Houston Chronicle

Beryl took only a tree, yet it feels like much more

- Leah Binkovitz STAFF COLUMNIST Leah Binkovitz is a senior editorial writer at the Houston Chronicle.

After hours of bending in the wind, the backyard tree came down with a crash. The whole thing had been ripped from its roots with one strong gust.

It was startling, and after surveying the damage briefly, I cried in the kitchen while my husband reassured me everything was OK. We were all OK. That’s what mattered. And it is.

But still I cried.

In the second time in as many months, a powerful storm rocked our Houston neighborho­od, toppling branches and trees and filling our ditches to the brim. This time it was Hurricane Beryl, which at its peak was the strongest to form so early in the Atlantic.

My husband is used to hurricanes and tropical storms. He grew up here and has lived through his fair share: Alicia, Allison, Rita, Ike.

During Alison, he was stranded on the freeway and spent the night in his Nissan Maxima by Magic Island. He remembers Hooters stayed open. He blames Rita for the loss of his grandfathe­r. He died that night when the old folks home lost power. When he looked at the forecast ahead of Harvey, I believed him when he said we should leave town.

So this was my first true hurricane in my 10 years in Houston. Just a Category 1, my husband said confidentl­y several times overnight as I fretted over the windows and the children.

Even still, there were fatalities. More tragedies that become part of the collective Houston lore each hurricane season.

Our memories full of our own traumas and heavy with our neighbors’ too. Overnight, I kept hearing the voice of a young single mother I interviewe­d after Harvey. How she awoke to find her floor replaced by a lake. How she crouched atop her kitchen counters in her Greenspoin­t apartment, clutching her baby as the water rose higher.

We lost a tree. That’s it. We are all OK, and that’s what matters.

Most of us can say the same. Some of us can’t.

The tree in our backyard was more than two stories tall. It had twisting sturdy branches and a small patch of green leaves that always seemed to spring back to life after winter before the rest of the yard.

A few months after we moved into the house with our 1-year old, my husband and father went to the store and bought a red and yellow Little Tykes swing. They hung it from the lowest branch using a metal chain.

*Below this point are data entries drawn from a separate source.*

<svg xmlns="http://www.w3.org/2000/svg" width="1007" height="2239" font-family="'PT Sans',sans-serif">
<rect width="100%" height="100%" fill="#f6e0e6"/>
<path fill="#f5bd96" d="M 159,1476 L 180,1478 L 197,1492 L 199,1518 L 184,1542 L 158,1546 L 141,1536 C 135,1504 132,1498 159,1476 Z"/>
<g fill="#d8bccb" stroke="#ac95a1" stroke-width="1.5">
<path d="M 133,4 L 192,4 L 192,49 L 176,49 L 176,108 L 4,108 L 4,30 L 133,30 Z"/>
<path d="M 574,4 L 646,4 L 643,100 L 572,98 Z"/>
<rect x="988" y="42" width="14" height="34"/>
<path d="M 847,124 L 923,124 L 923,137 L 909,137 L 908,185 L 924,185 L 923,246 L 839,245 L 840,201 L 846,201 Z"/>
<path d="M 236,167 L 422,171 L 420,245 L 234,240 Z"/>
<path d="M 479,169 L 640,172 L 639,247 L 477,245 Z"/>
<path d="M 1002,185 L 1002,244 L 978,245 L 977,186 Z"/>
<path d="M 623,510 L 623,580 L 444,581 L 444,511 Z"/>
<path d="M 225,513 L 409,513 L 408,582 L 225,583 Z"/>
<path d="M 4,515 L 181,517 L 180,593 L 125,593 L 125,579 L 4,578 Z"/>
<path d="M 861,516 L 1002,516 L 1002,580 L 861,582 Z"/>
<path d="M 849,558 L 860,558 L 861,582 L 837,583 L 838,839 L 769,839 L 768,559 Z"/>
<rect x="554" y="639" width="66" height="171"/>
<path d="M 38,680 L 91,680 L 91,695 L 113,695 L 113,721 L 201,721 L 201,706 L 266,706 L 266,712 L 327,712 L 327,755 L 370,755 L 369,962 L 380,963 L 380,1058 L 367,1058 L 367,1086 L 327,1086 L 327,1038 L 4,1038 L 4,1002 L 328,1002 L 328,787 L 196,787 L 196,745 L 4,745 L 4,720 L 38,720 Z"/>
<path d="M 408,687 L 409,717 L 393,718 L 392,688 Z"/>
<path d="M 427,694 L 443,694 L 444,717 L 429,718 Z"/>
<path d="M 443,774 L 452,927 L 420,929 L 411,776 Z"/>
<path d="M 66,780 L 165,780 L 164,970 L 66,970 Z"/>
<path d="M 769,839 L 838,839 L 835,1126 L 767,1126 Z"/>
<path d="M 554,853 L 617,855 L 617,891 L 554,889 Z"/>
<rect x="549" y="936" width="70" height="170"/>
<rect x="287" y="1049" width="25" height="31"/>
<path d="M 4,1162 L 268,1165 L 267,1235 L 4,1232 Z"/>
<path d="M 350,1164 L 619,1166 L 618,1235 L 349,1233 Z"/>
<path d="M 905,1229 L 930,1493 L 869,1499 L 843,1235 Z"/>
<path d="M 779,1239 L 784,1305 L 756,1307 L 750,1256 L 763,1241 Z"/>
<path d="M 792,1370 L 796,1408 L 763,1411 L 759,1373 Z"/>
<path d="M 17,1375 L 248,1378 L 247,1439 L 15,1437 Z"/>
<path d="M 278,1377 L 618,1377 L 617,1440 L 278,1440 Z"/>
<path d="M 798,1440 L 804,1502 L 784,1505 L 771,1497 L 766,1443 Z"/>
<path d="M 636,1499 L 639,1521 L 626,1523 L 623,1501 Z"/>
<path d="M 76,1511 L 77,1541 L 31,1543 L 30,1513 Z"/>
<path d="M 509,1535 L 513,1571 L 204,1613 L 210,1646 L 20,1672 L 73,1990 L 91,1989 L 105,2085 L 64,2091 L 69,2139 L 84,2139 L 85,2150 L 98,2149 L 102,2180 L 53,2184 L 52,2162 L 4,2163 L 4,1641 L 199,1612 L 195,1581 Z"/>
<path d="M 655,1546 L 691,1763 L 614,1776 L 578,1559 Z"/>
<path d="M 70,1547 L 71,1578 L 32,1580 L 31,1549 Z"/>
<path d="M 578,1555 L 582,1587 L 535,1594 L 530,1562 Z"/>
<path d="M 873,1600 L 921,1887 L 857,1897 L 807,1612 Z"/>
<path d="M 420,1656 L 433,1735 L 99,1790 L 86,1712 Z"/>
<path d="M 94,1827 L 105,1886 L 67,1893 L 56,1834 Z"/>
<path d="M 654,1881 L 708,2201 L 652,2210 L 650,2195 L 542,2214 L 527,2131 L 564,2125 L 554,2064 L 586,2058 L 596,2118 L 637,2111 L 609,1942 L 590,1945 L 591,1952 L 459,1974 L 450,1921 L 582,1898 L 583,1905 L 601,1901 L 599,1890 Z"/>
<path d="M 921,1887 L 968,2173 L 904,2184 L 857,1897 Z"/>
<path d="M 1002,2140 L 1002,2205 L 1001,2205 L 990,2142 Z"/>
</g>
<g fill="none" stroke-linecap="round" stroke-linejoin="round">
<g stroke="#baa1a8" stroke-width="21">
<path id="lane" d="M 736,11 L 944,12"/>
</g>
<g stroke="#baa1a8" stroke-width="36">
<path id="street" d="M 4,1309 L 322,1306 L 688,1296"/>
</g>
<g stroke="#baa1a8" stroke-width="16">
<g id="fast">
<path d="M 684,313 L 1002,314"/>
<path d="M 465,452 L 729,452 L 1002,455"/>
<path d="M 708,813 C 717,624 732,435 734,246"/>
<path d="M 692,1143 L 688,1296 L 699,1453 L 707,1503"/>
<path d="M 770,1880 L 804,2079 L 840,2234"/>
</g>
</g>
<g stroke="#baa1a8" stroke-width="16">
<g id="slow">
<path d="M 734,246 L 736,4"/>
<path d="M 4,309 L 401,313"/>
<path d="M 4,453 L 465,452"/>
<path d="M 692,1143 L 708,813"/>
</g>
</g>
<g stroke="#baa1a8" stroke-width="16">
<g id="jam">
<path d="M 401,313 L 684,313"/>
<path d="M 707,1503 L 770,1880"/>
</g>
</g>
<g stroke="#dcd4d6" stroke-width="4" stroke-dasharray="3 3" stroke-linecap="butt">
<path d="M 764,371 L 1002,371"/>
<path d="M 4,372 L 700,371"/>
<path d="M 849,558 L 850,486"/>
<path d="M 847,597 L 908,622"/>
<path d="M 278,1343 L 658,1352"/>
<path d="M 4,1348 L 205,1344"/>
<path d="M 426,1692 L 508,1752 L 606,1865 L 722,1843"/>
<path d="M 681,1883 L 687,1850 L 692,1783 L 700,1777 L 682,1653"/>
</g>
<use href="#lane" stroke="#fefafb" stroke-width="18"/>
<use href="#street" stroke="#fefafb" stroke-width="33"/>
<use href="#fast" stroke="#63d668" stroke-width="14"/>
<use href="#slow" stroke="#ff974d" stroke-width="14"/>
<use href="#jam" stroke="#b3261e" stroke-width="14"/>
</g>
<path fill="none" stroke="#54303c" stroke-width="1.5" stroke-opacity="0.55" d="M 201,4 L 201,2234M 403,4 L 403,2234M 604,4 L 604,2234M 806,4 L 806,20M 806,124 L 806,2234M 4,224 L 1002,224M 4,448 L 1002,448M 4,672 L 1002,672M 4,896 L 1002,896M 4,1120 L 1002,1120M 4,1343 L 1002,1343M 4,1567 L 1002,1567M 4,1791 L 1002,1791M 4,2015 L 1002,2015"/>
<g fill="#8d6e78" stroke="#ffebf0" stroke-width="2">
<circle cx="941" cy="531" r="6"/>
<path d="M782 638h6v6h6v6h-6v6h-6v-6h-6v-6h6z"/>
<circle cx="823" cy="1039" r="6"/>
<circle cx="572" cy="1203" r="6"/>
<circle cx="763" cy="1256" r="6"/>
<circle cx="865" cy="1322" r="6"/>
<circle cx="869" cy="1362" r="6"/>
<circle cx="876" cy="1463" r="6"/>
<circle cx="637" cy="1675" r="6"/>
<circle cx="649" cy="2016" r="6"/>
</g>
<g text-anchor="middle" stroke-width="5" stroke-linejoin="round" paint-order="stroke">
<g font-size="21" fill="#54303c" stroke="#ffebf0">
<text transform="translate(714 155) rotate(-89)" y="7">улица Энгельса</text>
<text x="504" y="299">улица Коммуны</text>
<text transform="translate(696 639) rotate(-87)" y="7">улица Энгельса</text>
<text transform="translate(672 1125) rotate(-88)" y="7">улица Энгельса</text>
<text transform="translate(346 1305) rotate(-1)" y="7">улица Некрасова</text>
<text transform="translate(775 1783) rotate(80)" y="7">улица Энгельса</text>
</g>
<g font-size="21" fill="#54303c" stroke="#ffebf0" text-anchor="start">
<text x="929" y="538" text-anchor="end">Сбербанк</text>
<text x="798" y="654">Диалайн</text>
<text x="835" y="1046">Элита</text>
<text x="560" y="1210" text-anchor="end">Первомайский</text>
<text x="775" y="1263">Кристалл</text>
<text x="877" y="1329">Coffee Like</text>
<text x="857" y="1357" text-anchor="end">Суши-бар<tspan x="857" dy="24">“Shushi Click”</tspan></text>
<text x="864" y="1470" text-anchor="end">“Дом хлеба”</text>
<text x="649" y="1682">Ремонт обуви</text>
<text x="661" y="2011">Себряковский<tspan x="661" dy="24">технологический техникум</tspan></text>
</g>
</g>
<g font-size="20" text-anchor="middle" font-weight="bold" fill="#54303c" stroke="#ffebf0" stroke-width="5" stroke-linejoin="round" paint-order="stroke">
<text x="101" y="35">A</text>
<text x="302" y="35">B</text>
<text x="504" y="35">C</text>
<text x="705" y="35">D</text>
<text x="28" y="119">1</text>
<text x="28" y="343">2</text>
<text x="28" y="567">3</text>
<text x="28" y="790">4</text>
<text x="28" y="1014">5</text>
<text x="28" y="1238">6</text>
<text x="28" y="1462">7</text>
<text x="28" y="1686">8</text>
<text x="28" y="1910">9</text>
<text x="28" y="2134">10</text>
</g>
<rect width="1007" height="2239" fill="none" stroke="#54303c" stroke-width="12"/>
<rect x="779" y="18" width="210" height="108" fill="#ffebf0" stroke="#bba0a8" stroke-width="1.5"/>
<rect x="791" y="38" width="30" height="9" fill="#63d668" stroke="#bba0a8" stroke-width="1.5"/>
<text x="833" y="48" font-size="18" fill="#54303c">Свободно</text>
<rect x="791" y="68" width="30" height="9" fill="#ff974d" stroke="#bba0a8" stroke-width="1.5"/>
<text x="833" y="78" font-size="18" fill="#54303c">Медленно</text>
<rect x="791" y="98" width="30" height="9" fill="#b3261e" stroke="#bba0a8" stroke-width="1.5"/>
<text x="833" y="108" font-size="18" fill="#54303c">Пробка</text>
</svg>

Sometimes, I would glance outside to the backyard, a modest but lush bit of land behind our nearly 100-year-old Heights bungalow. There it was, this hearty tree that had seen many generation­s, ornamented with the plastic swing. How was this mine? I remember marveling to myself. The house, the kid, the family, the swing. The tree.

Life had changed quickly for me. I moved to Houston in 2014. Met my future husband that year and fell quickly in love. By spring we were planning a wedding and I was looking for dresses that could accommodat­e a four-month bump.

In some versions of such a story, these things happen as surprises, maybe even mistakes. In my version, it was luck that I had somehow fallen into a family. After years of tortured and tumultuous dating, tracing a line of heartache from city to city, I had found something easy, something simple here in Houston.

That backyard tree was a testament to the sturdy sort of certainty I had stumbled into. The simple but supremely satisfying life that was suddenly mine.

There are photos and a video I rewatch with scenes of a giggling, big-cheeked child twirling round and round in the swing, clutching an Elmo and Grover doll. She is delirious with happiness over such a simple thing.

And every time I caught a glimpse of the swing in the backyard, usually while folding laundry — the never-ending laundry of a family that added another child and dog (with another on the way) — I would feel the same delirious joy bubble up inside. I would feel her smile on my cheeks, a grin almost painful to bear.

I worried the tree would have to go. At one point the neighbors who lived in one of those two-story rebuilds had to trim some of its limbs back. Then the forest in the unused alley behind our house was hacked down by another neighbor wanting access to their own constructi­on.

The lush canopy of green that once sheltered us had been dwindled down to just our lone backyard tree. Branches fell here and there, including several sizable ones in the May derecho. We’d need to get it inspected, I figured.

Now we just need to get it removed, leaving a hole in the backyard where my eyes will eventually rest as a I fold onesies and burp cloths.

We are all OK and that’s what matters, I’ll think. But every storm, I’ll hold my breath and hope we can say the same.